Vitis malumus decedere
Si cognoscitis, librum exquirite, legite!
――我々は死を選ぶ。
――知りたくば、本を探せ、読め!
・・・・・・・・・・・・・・・・・・・・・・・・・・・・・・・・・・・・・
(不二夫のノオト、邦語部分)
序文
私、カンブレのベルナルドゥスは、所謂主の受肉の年の一二七八年に、この本――この本には、
そして今、逆様に捻じ曲がった両足と両手で地を
――隠された神は、獣の自殺を語る蒼褪めた男達を無惨に滅ぼす――
(一部焼失)……の一六の命題と一つの結論
一章、自由意思と理性について
二章、この世の善について
三章、この世の悪について
四章、悪魔の無罪性について
五章、善悪の無意味さについて
六章、人体について
七章、生命の維持について
八章、生命の起源について
九章、宇宙の構造について
十章、数について
十一章、死後の世界の不存在の数学的証明について
十二章、死者の不存在の数学的証明について
十三章、霊魂の不存在について
十四章、神の……(以下、ノオト巻末近くに至るまで焼失)
(ノオト巻末部分。これ以前焼失)……こうして、地球が球形であることは既に証明された。ではその宇宙に於ける位置はどこなのであろうか? 多くの古今の賢人の間で地球は宇宙の中心に静止していると考えられており、太陽や月、星々を含む天はその周りを回転しているとされている。しかしこの問題をもっと注意して考えてみれば、実は容易に疑い得るものなのである。事物の移動が如何ように見えるかは、それを観測する者の置かれた状態で変わるからだ。即ち、ある
ところで天体の運動を見ているのは我々であるから、その観察の視点は、我々を乗せている地球からである。しからば、もし地球が運動していると仮定するなら、その運動は、地球上にいる者からは、外界が動いていると感じられるだろう。丁度、駱駝の背に乗った蠅のように。もし地球が回転運動したならば、外界のものはその反対の方向に動くように見えるだろう。すなわち、大地から見て、天に輝く星々の全て、つまり全宇宙が地球を中心に回っているように見え、そうであればこそ多くの天文学者や預言者が、地球を中心であると告げたのであるが、同じ現象は地球が回転している場合にもそう見えるのだ。夕方から明け方にかけて見られる恒星の軌跡は、天の不動と地球の回転運動の結果としても容易に説明できるのである。即ち、天は確かに地球を覆ってはいるのだが、動いているのが覆っている方なのか覆われている方なのかということは、直ちに明らかなことではないのである。即ち、地球が動いていないという証拠は、自分達からはそう見えないというだけの至って感覚的なものであり、駱駝の背に乗る蠅が、自分を乗せている駱駝が動いていないと信じているのと何ら変わりはない。

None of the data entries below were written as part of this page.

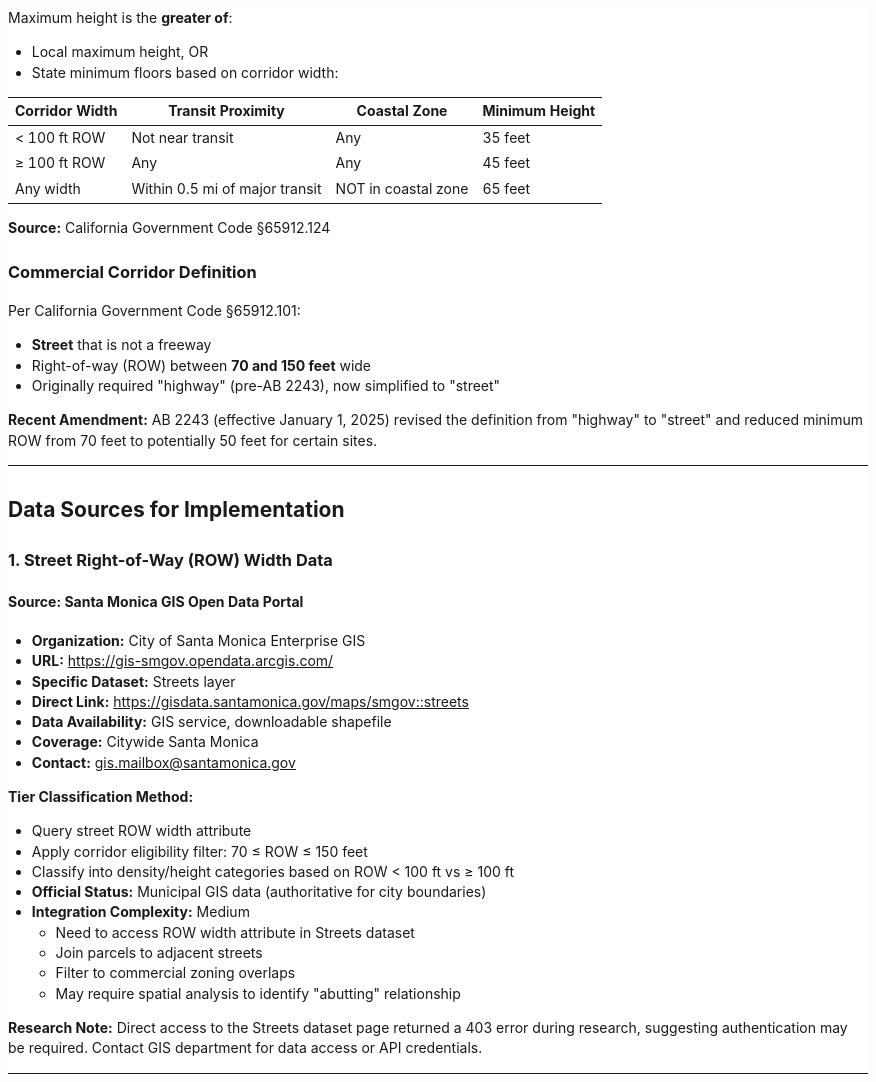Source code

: Maximum height is the **greater of**:
- Local maximum height, OR
- State minimum floors based on corridor width:

| Corridor Width | Transit Proximity | Coastal Zone | Minimum Height |
|----------------|-------------------|--------------|----------------|
| < 100 ft ROW | Not near transit | Any | 35 feet |
| ≥ 100 ft ROW | Any | Any | 45 feet |
| Any width | Within 0.5 mi of major transit | NOT in coastal zone | 65 feet |

**Source:** California Government Code §65912.124

### Commercial Corridor Definition

Per California Government Code §65912.101:
- **Street** that is not a freeway
- Right-of-way (ROW) between **70 and 150 feet** wide
- Originally required "highway" (pre-AB 2243), now simplified to "street"

**Recent Amendment:** AB 2243 (effective January 1, 2025) revised the definition from "highway" to "street" and reduced minimum ROW from 70 feet to potentially 50 feet for certain sites.

---

## Data Sources for Implementation

### 1. Street Right-of-Way (ROW) Width Data

#### Source: Santa Monica GIS Open Data Portal
- **Organization:** City of Santa Monica Enterprise GIS
- **URL:** https://gis-smgov.opendata.arcgis.com/
- **Specific Dataset:** Streets layer
- **Direct Link:** https://gisdata.santamonica.gov/maps/smgov::streets
- **Data Availability:** GIS service, downloadable shapefile
- **Coverage:** Citywide Santa Monica
- **Contact:** gis.mailbox@santamonica.gov

**Tier Classification Method:**
- Query street ROW width attribute
- Apply corridor eligibility filter: 70 ≤ ROW ≤ 150 feet
- Classify into density/height categories based on ROW < 100 ft vs ≥ 100 ft
- **Official Status:** Municipal GIS data (authoritative for city boundaries)
- **Integration Complexity:** Medium
  - Need to access ROW width attribute in Streets dataset
  - Join parcels to adjacent streets
  - Filter to commercial zoning overlaps
  - May require spatial analysis to identify "abutting" relationship

**Research Note:** Direct access to the Streets dataset page returned a 403 error during research, suggesting authentication may be required. Contact GIS department for data access or API credentials.

---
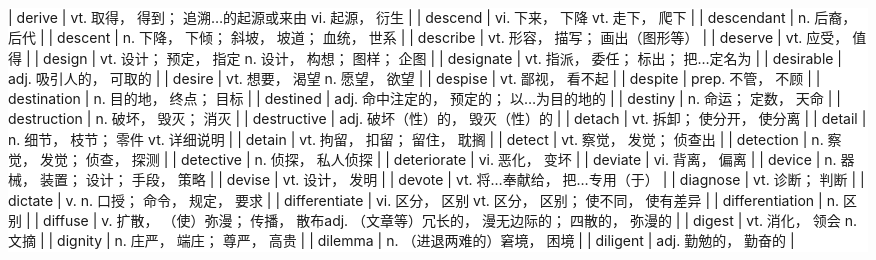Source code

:| derive             | vt. 取得， 得到； 追溯…的起源或来由 vi. 起源， 衍生                                                                           |
| descend            | vi. 下来， 下降 vt. 走下， 爬下                                                                                      |
| descendant         | n. 后裔， 后代                                                                                                  |
| descent            | n. 下降， 下倾； 斜坡， 坡道； 血统， 世系                                                                                  |
| describe           | vt. 形容， 描写； 画出（图形等）                                                                                        |
| deserve            | vt. 应受， 值得                                                                                                 |
| design             | vt. 设计； 预定， 指定 n. 设计， 构想； 图样； 企图                                                                           |
| designate          | vt. 指派， 委任； 标出； 把…定名为                                                                                      |
| desirable          | adj. 吸引人的， 可取的                                                                                             |
| desire             | vt. 想要， 渴望 n. 愿望， 欲望                                                                                       |
| despise            | vt. 鄙视， 看不起                                                                                                |
| despite            | prep. 不管， 不顾                                                                                               |
| destination        | n. 目的地， 终点； 目标                                                                                             |
| destined           | adj. 命中注定的， 预定的； 以…为目的地的                                                                                   |
| destiny            | n. 命运； 定数， 天命                                                                                              |
| destruction        | n. 破坏， 毁灭； 消灭                                                                                              |
| destructive        | adj. 破坏（性）的， 毁灭（性）的                                                                                        |
| detach             | vt. 拆卸； 使分开， 使分离                                                                                           |
| detail             | n. 细节， 枝节； 零件 vt. 详细说明                                                                                     |
| detain             | vt. 拘留， 扣留； 留住， 耽搁                                                                                         |
| detect             | vt. 察觉， 发觉； 侦查出                                                                                            |
| detection          | n. 察觉， 发觉； 侦查， 探测                                                                                          |
| detective          | n. 侦探， 私人侦探                                                                                                |
| deteriorate        | vi. 恶化， 变坏                                                                                                 |
| deviate            | vi. 背离， 偏离                                                                                                 |
| device             | n. 器械， 装置； 设计； 手段， 策略                                                                                      |
| devise             | vt. 设计， 发明                                                                                                 |
| devote             | vt. 将…奉献给， 把…专用（于）                                                                                         |
| diagnose           | vt. 诊断； 判断                                                                                                 |
| dictate            | v. n. 口授； 命令， 规定， 要求                                                                                       |
| differentiate      | vi. 区分， 区别 vt. 区分， 区别； 使不同， 使有差异                                                                           |
| differentiation    | n. 区别                                                                                                      |
| diffuse            | v. 扩散， （使）弥漫； 传播， 散布adj. （文章等）冗长的， 漫无边际的； 四散的， 弥漫的                                                         |
| digest             | vt. 消化， 领会 n. 文摘                                                                                           |
| dignity            | n. 庄严， 端庄； 尊严， 高贵                                                                                          |
| dilemma            | n. （进退两难的）窘境， 困境                                                                                           |
| diligent           | adj. 勤勉的， 勤奋的                                                                                              |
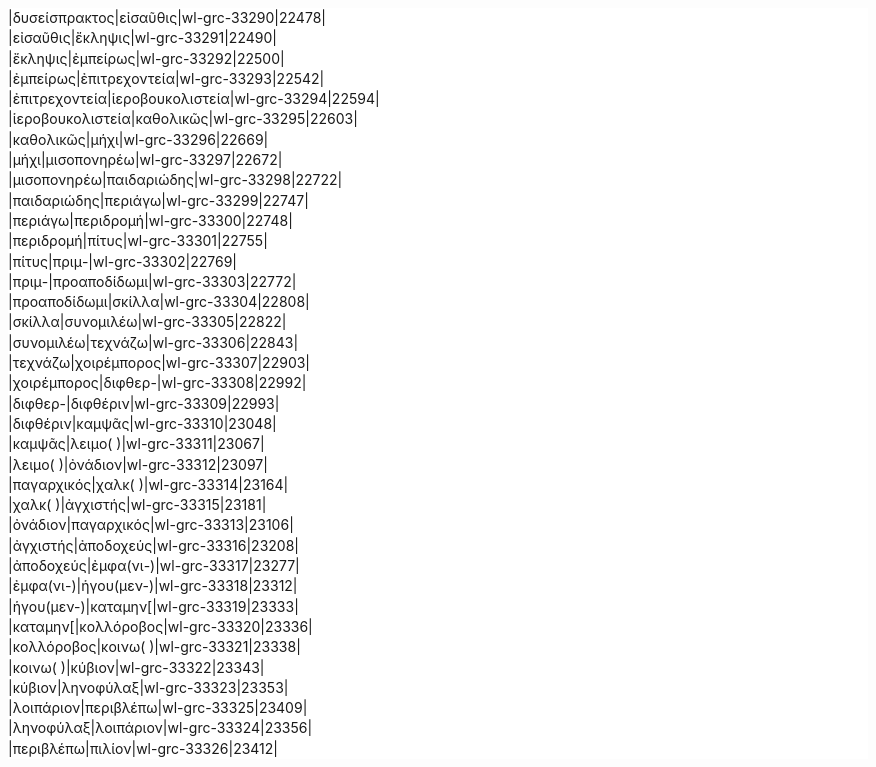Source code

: |δυσείσπρακτος|εἰσαῦθις|wl-grc-33290|22478|                            
|εἰσαῦθις|ἔκληψις|wl-grc-33291|22490|                            
|ἔκληψις|ἐμπείρως|wl-grc-33292|22500|                            
|ἐμπείρως|ἐπιτρεχοντεία|wl-grc-33293|22542|                            
|ἐπιτρεχοντεία|ἱεροβουκολιστεία|wl-grc-33294|22594|                            
|ἱεροβουκολιστεία|καθολικῶς|wl-grc-33295|22603|                            
|καθολικῶς|μήχι|wl-grc-33296|22669|                            
|μήχι|μισοπονηρέω|wl-grc-33297|22672|                            
|μισοπονηρέω|παιδαριώδης|wl-grc-33298|22722|                            
|παιδαριώδης|περιάγω|wl-grc-33299|22747|                            
|περιάγω|περιδρομή|wl-grc-33300|22748|                            
|περιδρομή|πίτυς|wl-grc-33301|22755|                            
|πίτυς|πριμ-|wl-grc-33302|22769|                            
|πριμ-|προαποδίδωμι|wl-grc-33303|22772|                            
|προαποδίδωμι|σκίλλα|wl-grc-33304|22808|                            
|σκίλλα|συνομιλέω|wl-grc-33305|22822|                            
|συνομιλέω|τεχνάζω|wl-grc-33306|22843|                            
|τεχνάζω|χοιρέμπορος|wl-grc-33307|22903|                            
|χοιρέμπορος|διφθερ-|wl-grc-33308|22992|                            
|διφθερ-|διφθέριν|wl-grc-33309|22993|                            
|διφθέριν|καμψᾶς|wl-grc-33310|23048|                            
|καμψᾶς|λειμο( )|wl-grc-33311|23067|                            
|λειμο( )|ὀνάδιον|wl-grc-33312|23097|                            
|παγαρχικός|χαλκ( )|wl-grc-33314|23164|                            
|χαλκ( )|ἀγχιστής|wl-grc-33315|23181|                            
|ὀνάδιον|παγαρχικός|wl-grc-33313|23106|                            
|ἀγχιστής|ἀποδοχεύς|wl-grc-33316|23208|                            
|ἀποδοχεύς|ἐμφα(νι-)|wl-grc-33317|23277|                            
|ἐμφα(νι-)|ἡγου(μεν-)|wl-grc-33318|23312|                            
|ἡγου(μεν-)|καταμην[|wl-grc-33319|23333|                            
|καταμην[|κολλόροβος|wl-grc-33320|23336|                            
|κολλόροβος|κοινω( )|wl-grc-33321|23338|                            
|κοινω( )|κύβιον|wl-grc-33322|23343|                            
|κύβιον|ληνοφύλαξ|wl-grc-33323|23353|                            
|λοιπάριον|περιβλέπω|wl-grc-33325|23409|                            
|ληνοφύλαξ|λοιπάριον|wl-grc-33324|23356|                            
|περιβλέπω|πιλίον|wl-grc-33326|23412|                            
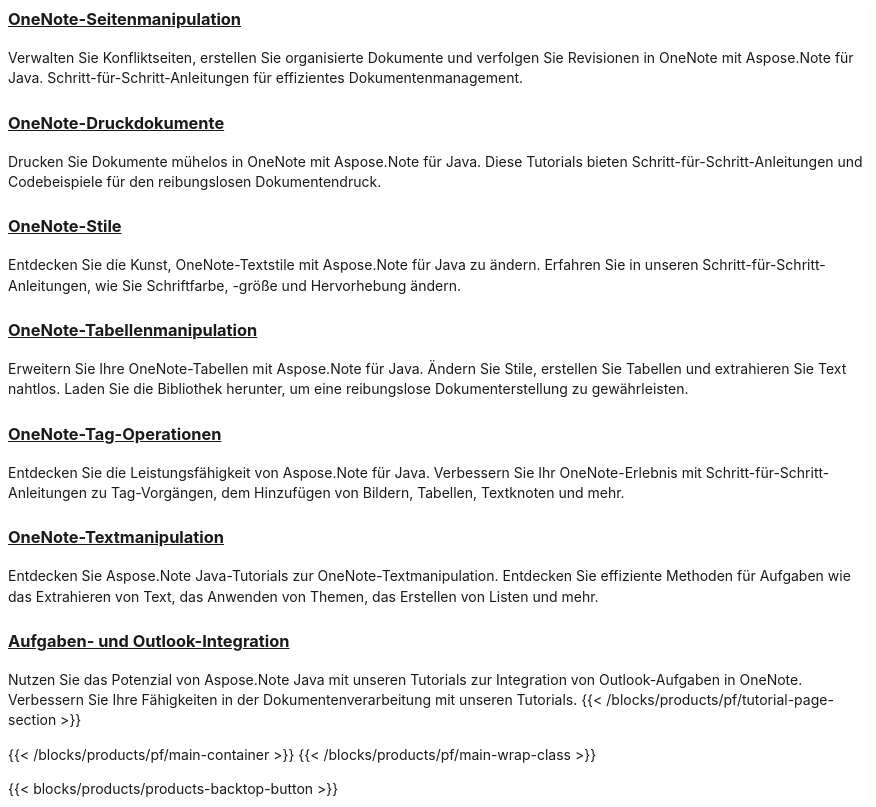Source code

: ### [OneNote-Seitenmanipulation](./onenote-page-manipulation/)
Verwalten Sie Konfliktseiten, erstellen Sie organisierte Dokumente und verfolgen Sie Revisionen in OneNote mit Aspose.Note für Java. Schritt-für-Schritt-Anleitungen für effizientes Dokumentenmanagement.
### [OneNote-Druckdokumente](./onenote-printing-documents/)
Drucken Sie Dokumente mühelos in OneNote mit Aspose.Note für Java. Diese Tutorials bieten Schritt-für-Schritt-Anleitungen und Codebeispiele für den reibungslosen Dokumentendruck.
### [OneNote-Stile](./onenote-styles/)
Entdecken Sie die Kunst, OneNote-Textstile mit Aspose.Note für Java zu ändern. Erfahren Sie in unseren Schritt-für-Schritt-Anleitungen, wie Sie Schriftfarbe, -größe und Hervorhebung ändern.
### [OneNote-Tabellenmanipulation](./onenote-table-manipulation/)
Erweitern Sie Ihre OneNote-Tabellen mit Aspose.Note für Java. Ändern Sie Stile, erstellen Sie Tabellen und extrahieren Sie Text nahtlos. Laden Sie die Bibliothek herunter, um eine reibungslose Dokumenterstellung zu gewährleisten.
### [OneNote-Tag-Operationen](./onenote-tag-operations/)
Entdecken Sie die Leistungsfähigkeit von Aspose.Note für Java. Verbessern Sie Ihr OneNote-Erlebnis mit Schritt-für-Schritt-Anleitungen zu Tag-Vorgängen, dem Hinzufügen von Bildern, Tabellen, Textknoten und mehr.
### [OneNote-Textmanipulation](./onenote-text-manipulation/)
Entdecken Sie Aspose.Note Java-Tutorials zur OneNote-Textmanipulation. Entdecken Sie effiziente Methoden für Aufgaben wie das Extrahieren von Text, das Anwenden von Themen, das Erstellen von Listen und mehr. 
### [Aufgaben- und Outlook-Integration](./task-and-outlook-integration/)
Nutzen Sie das Potenzial von Aspose.Note Java mit unseren Tutorials zur Integration von Outlook-Aufgaben in OneNote. Verbessern Sie Ihre Fähigkeiten in der Dokumentenverarbeitung mit unseren Tutorials.
{{< /blocks/products/pf/tutorial-page-section >}}

{{< /blocks/products/pf/main-container >}}
{{< /blocks/products/pf/main-wrap-class >}}

{{< blocks/products/products-backtop-button >}}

一方、太陽を不動にして、運いているものを太陽ではなく地球とした方が、
水星と金星の正確な天球回帰周期はいまだ定かでないため、我々は、今はこれを論じない。火星・木星・土星については、次のことを示せば充分であろう。地球と惑星が共に太陽の周りを回っていると考えるなら、惑星の逆行の真相は極めて単純であり、既に知られている惑星の天球回帰周期と逆行の周期から、ごく単純に説明できる。即ち、逆行の周期は丁度、地球が惑星を一度追い越した後、次に追い越すまでの期間と等しいのだ。
火星の逆行は七七九日に一度起こる。ところで、一年は
木星の逆行は三九九日に一度起こる。この間、地球は太陽の周りを一周した後、更に凡そ三三度一五分五二秒進む。一方木星は、その天球回帰周期が四三三二日一二時間であるから、三九九日の間に凡そ三三度七分進む。即ち、三九九日の間に、三三度進んだ木星が、先に太陽を一周した地球に再び追い越された時、木星の逆行が起こるのだ。
土星の逆行は三七八日に一度起こる。この間、地球は太陽の周りを一周した後、更に凡そ一二度三四分五八秒進む。一方土星は、その天球回帰周期が一〇七五九日であるから、三七八日の間に一二度三九分進む。即ち、三七八日の間に、一二度進んだ土星が、先に太陽を一周した地球に再び追い越された時、土星の逆行が起こるのだ。
こうして我々は、太陽を中心とした単純で美しい円運動から成る宇宙を見出すことができる。最も外側にあって不動なのは恒星である。これらは地球の運動に合わせて
これが宇宙の真の姿であり、万物は太陽を中心に流転する。預言者ダヴィデは「地は、世々限りなく、揺らぐことがない」と歌ったが、動くのは地であり、万物の玉座に座るのは太陽に他ならない。太陽を崇めた古の
万物は無貌の太陽を王と戴く。
万物は無貌の太陽を王と戴く。
万物は無貌の太陽を王と戴く。
希臘大王
この本を読む者よ。私の語った真実のために、私は手足を切断され、残る頭と胴を火に焼べられて殺されたが、言葉を撤回はしなかった。殺されることで、私はより偉大になる……
Vitis malumus decedere
Si cognoscitis, librum exquirite, legite!